Dispute appears to center on health insurance
By Tom Gresham
Contract negotiations between the town and the local police union have broken down after just a month, apparently indicating complications with the town’s desire to have officers begin to pay a portion of their health insurance costs.
The two sides declared an impasse in the negotiations this month and will now take a break from the bargaining table. They are expected to return to talks early next month with the help of a federal mediator. An impasse was declared four weeks and two days after the first negotiating session.
During previous negotiations for a police contract, talks also reached the impasse stage, which signals that negotiations have stalled and a mediator is needed to revive them.

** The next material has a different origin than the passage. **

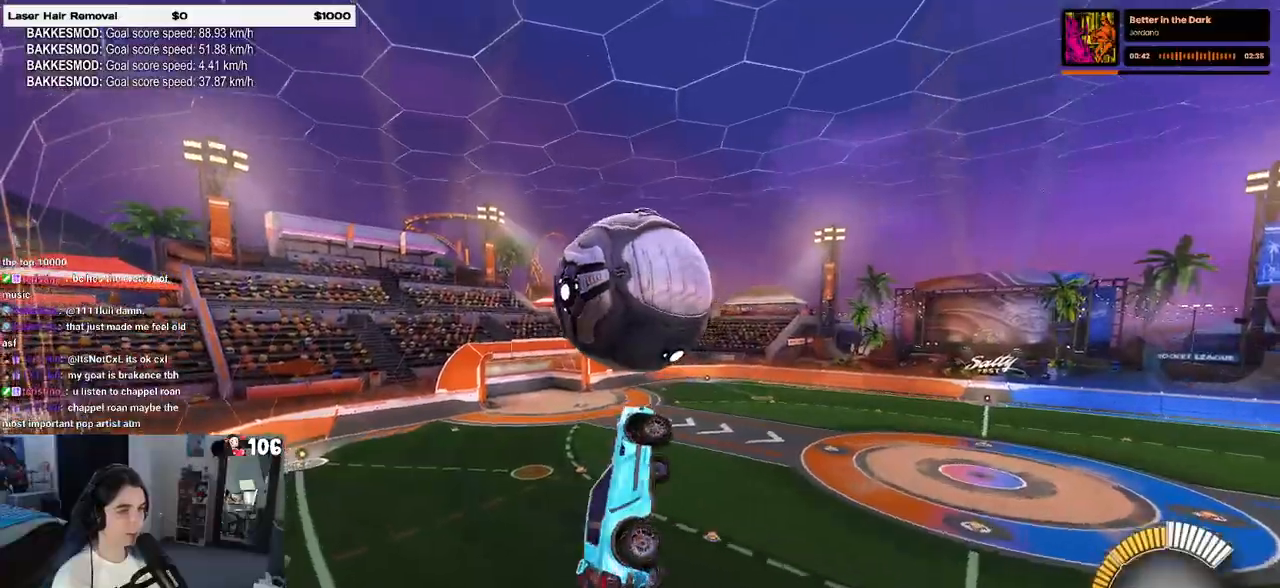
{"buttons": ["CROSS", "R1"], "left_stick": "center", "right_stick": "center", "events": [[17, "R1", "down"], [217, "left_stick", "down-left"], [233, "L1", "up"], [317, "left_stick", "center"], [400, "left_stick", "up-left"], [417, "CROSS", "down"], [500, "left_stick", "center"]]}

However, past negotiations took much longer to reach impasse, according to Detective Sgt. Bart Chamberlain, the union’s alternate steward. Chamberlain said talks in previous years at least progressed five to six months before stalling.

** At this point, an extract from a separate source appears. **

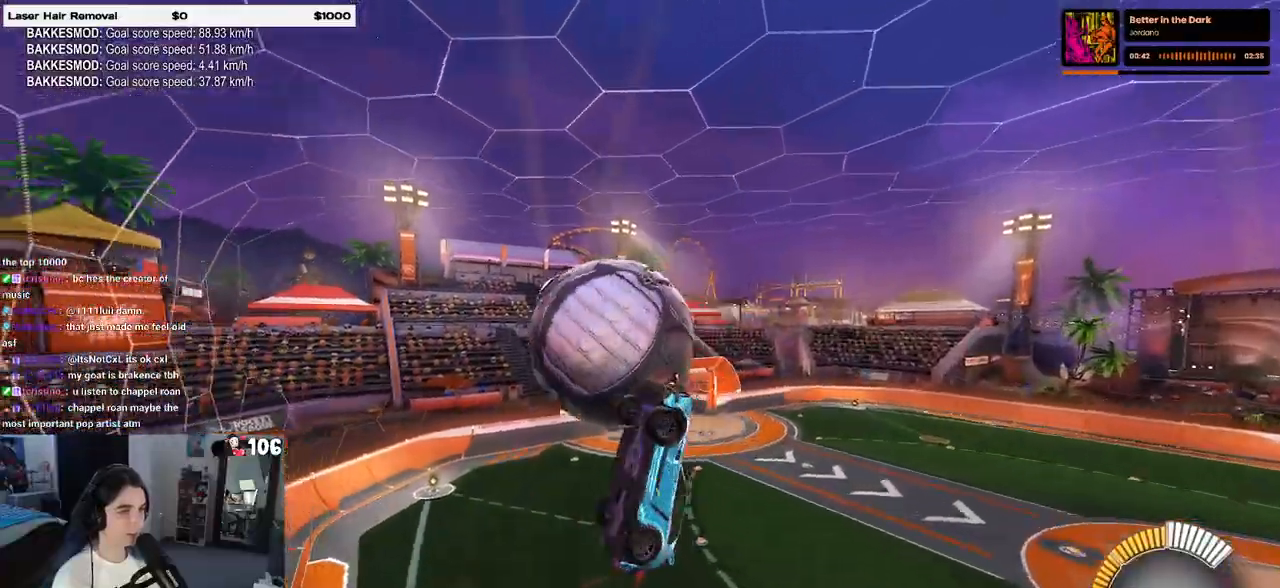
{"buttons": ["L1"], "left_stick": "down-right", "right_stick": "center", "events": [[50, "CROSS", "up"], [67, "left_stick", "down-right"], [183, "R1", "up"], [467, "L1", "down"]]}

“We’re disappointed that it took just four weeks for us to realize that we’re so far apart that we’re already at an impasse,” Chamberlain said.
Town Manager Rick McGuire declined to comment on the negotiations and did not concede that they had reached an impasse unusually early, saying, “Each negotiation is different.”
The town’s police officers, sergeants and dispatchers are the only unionized employees working for the town of Williston. The union, which is called the Williston Police Officers Association, is a chapter of the Teamsters Local 597.
There has been tension in the past between town management and the members of the police union. In August of last year, union members went public with claims of “a pattern of harassment” by town management, centering on a list of grievances filed by officers for what they said were attempts to withhold rights from union members.
Salary and health care are apparently the hang-ups in the current talks.
Negotiations are held behind closed doors, but it was no secret that the town would be seeking a contract that had Williston’s police officers paying a portion of their health care costs for the first time.
During budget discussions in January, the Selectboard discussed having all non-union municipal employees begin to contribute to their health insurance costs. Currently, they do not pay anything for health care coverage. In some nearby municipalities, like Milton, Essex, South Burlington, Colchester and Shelburne, municipal employees pay small percentages of their health insurance premiums.
However, the Selectboard expressed a reluctance to force non-union employees to pay for health insurance before the union employees had a similar plan. Selectboard member Terry Macaig said it would be unfair and would encourage non-union employees to unionize so they could bargain collectively.
At the time, Selectboard member Jeff Fehrs noted the rising cost of health care had led to increased costs for employees in the private sector. Fehrs also pointed out making employees contribute to their health care costs, even a marginal amount, would produce significant savings for the town.
“In my opinion, the time has come and gone to address this,” Fehrs said.
McGuire, apparently referring to the then-upcoming negotiations with the police union, replied, “I would say the time is almost here.”
Chamberlain would not discuss any specifics of the cause for the impasse in negotiations. However, he said that police officers are willing to accept a contract that requires them to contribute to their health care premiums, as long as they receive the salary increases they say are needed to keep their pay competitive with other police departments in Chittenden County.
In a comparable scenario, the teachers of the Chittenden South Supervisory Union, which includes the Williston School District, received a substantial increase in salary four years ago but they were required to contribute more to their health insurance costs. When a new contract was agreed to last year, the teachers’ contributions to health care costs stayed level but their pay hike was lower than in the previous contract.